Gemeinsam gegen Krebs - Gemeinsam umfassend behandeln

[01.12.2014]

Es sind Fälle wie diese, die die Mitarbeiter der Münsteraner Allianz gegen Krebs (MAgKs) jedes Mal aufs Neue darin bestätigen, dass sie den richtigen Weg gehen: Ein Patient war lange Zeit in zahnärztlicher Behandlung, doch seine Beschwerden besserten sich nicht. Kein Wunder, denn er litt nicht unter klassischen Zahnschmerzen, sondern unter einem Kopf-Hals-Tumor. Als diese Diagnose dann endlich gestellt war, wurde er umfassend in den Krebszentren der MAgKs behandelt – und kann heute als geheilt bezeichnet werden. Seine Geschichte erzählte der Patient zusammen mit seinem Hausarzt beim Advents-Symposium der MAgKs am Samstag, 29. November, im Mövenpick Hotel.

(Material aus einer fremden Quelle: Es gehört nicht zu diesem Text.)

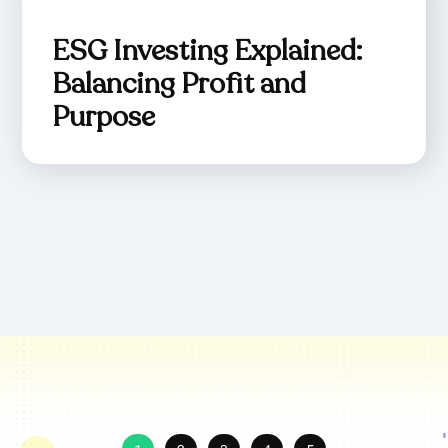
ESG Investing Explained:
Balancing Profit and
Purpose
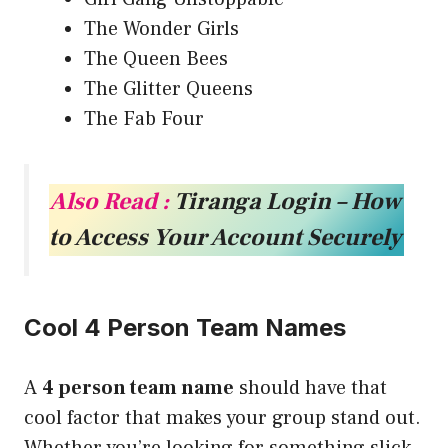
The Wonder Girls
The Queen Bees
The Glitter Queens
The Fab Four
Also Read :
Tiranga Login – How
to Access Your Account Securely
Cool 4 Person Team Names
A
4 person team name
should have that
cool factor that makes your group stand out.
Whether you’re looking for something slick,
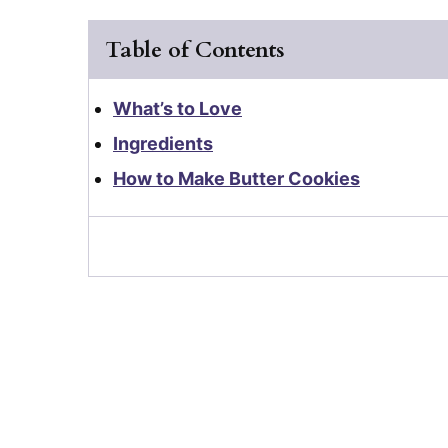
Table of Contents
What’s to Love
Ingredients
How to Make Butter Cookies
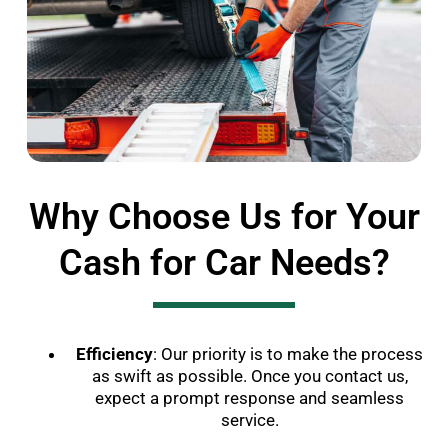
Why Choose Us for Your
Cash for Car Needs?
Efficiency
: Our priority is to make the process
as swift as possible. Once you contact us,
expect a prompt response and seamless
service.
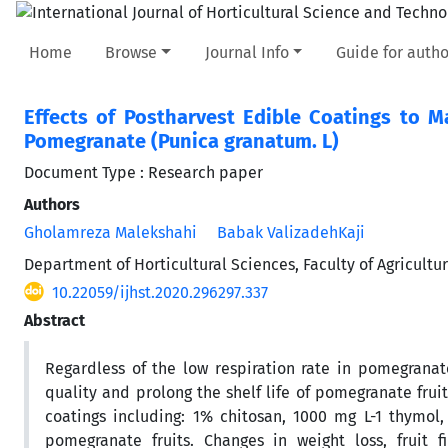
Home
Browse
Journal Info
Guide for autho
Effects of Postharvest Edible Coatings to Ma
Pomegranate (Punica granatum. L)
Document Type : Research paper
Authors
Gholamreza Malekshahi
Babak ValizadehKaji
Department of Horticultural Sciences, Faculty of Agricultu
10.22059/ijhst.2020.296297.337
Abstract
Regardless of the low respiration rate in pomegranate
quality and prolong the shelf life of pomegranate fruit
coatings including: 1% chitosan, 1000 mg L-1 thymol
pomegranate fruits. Changes in weight loss, fruit fi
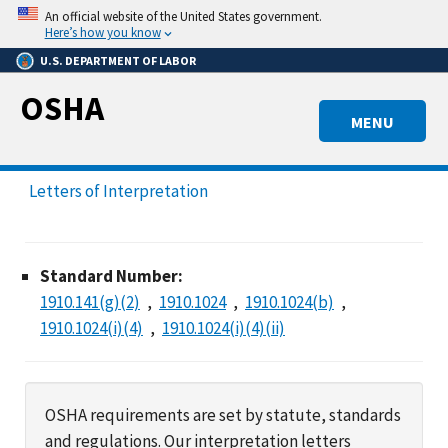
Skip
An official website of the United States government.
to
Here’s how you know
main
U.S. DEPARTMENT OF LABOR
content
OSHA
MENU
Letters of Interpretation
Standard Number:
1910.141(g)(2)
1910.1024
1910.1024(b)
1910.1024(i)(4)
1910.1024(i)(4)(ii)
OSHA requirements are set by statute, standards
and regulations. Our interpretation letters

Bei einer Krebserkrankung das bestmögliche Behandlungsergebnis zu erzielen, und die Betroffenen und ihre Angehörigen umfassend zu betreuen, das hat sich die Münsteraner Allianz gegen Krebs – zu der das Clemenshospital, die Raphaelsklinik und die Fachklinik Hornheide gehören – auf die Fahnen geschrieben. Bei ihrem Advents-Symposium mit dem Titel „Gemeinsam gegen Krebs!“ kamen Experten aus dem Gesundheitswesen zusammen, um sich über neueste Erkenntnisse zu informieren und sich auszutauschen.

Als Referenten konnte die MAgKs neben Chirurgen und Schmerztherapeuten auch viele Fachärzte unterschiedlichster Richtungen sowie Psychoonkologen gewinnen. Über fünf Stunden lang wurden die verschiedenen Krebszentren und ihre Arbeit vorgestellt, wie zum Beispiel das Lungenkrebszentrum oder das Hautkrebszentrum. Zwischen den Vorträgen gab es insgesamt drei Live-Tumorboards, bei denen einzelne Fälle von der Erstdiagnose bis zum Schluss detailliert vorgestellt wurden, und jeder an der Behandlung beteiligte Arzt über seine Erfahrungen berichtete. „Die meisten Hausärzte können sich unter unseren Zentren nichts vorstellen, weil sie die Arbeitsweise und die extrem vielschichtigen Behandlungsschritte nicht kennen. Die Patienten wollen aber darüber möglichst viele Informationen von ihren Hausärzten bekommen. Hier schließen wir eine Lücke und schaffen Transparenz, weshalb sich unser Symposium auch in erster Linie an die niedergelassenen Ärzte richtet“, erklärt Dr. Michael Fluck, Leitender Arzt der Internistischen Onkologie der Fachklinik Hornheide, und ergänzt: „Eine Krebstherapie kann schon einmal sechs Monate dauern. In der Zeit ist der Hausarzt eine extrem wichtige Person.“

Der Moderator und einer der MAgKs-Leiter, Dr. Christian Lerchenmüller, ebenfalls Chefarzt der Klinik für Hämatologie und Onkologie des Clemenshospitals, freute sich über das große Interesse an der Veranstaltung: „Die Resonanz war äußerst positiv und in den Gesprächen mit den Teilnehmern konnten wir feststellen, dass insbesondere die Beispiele aus der Praxis sehr gut angekommen sind.“ Aus diesem Grund soll das Advents-Symposium auch im nächsten Jahr wiederholt werden. Zuerst steht aber Ende April ein Patiententag an.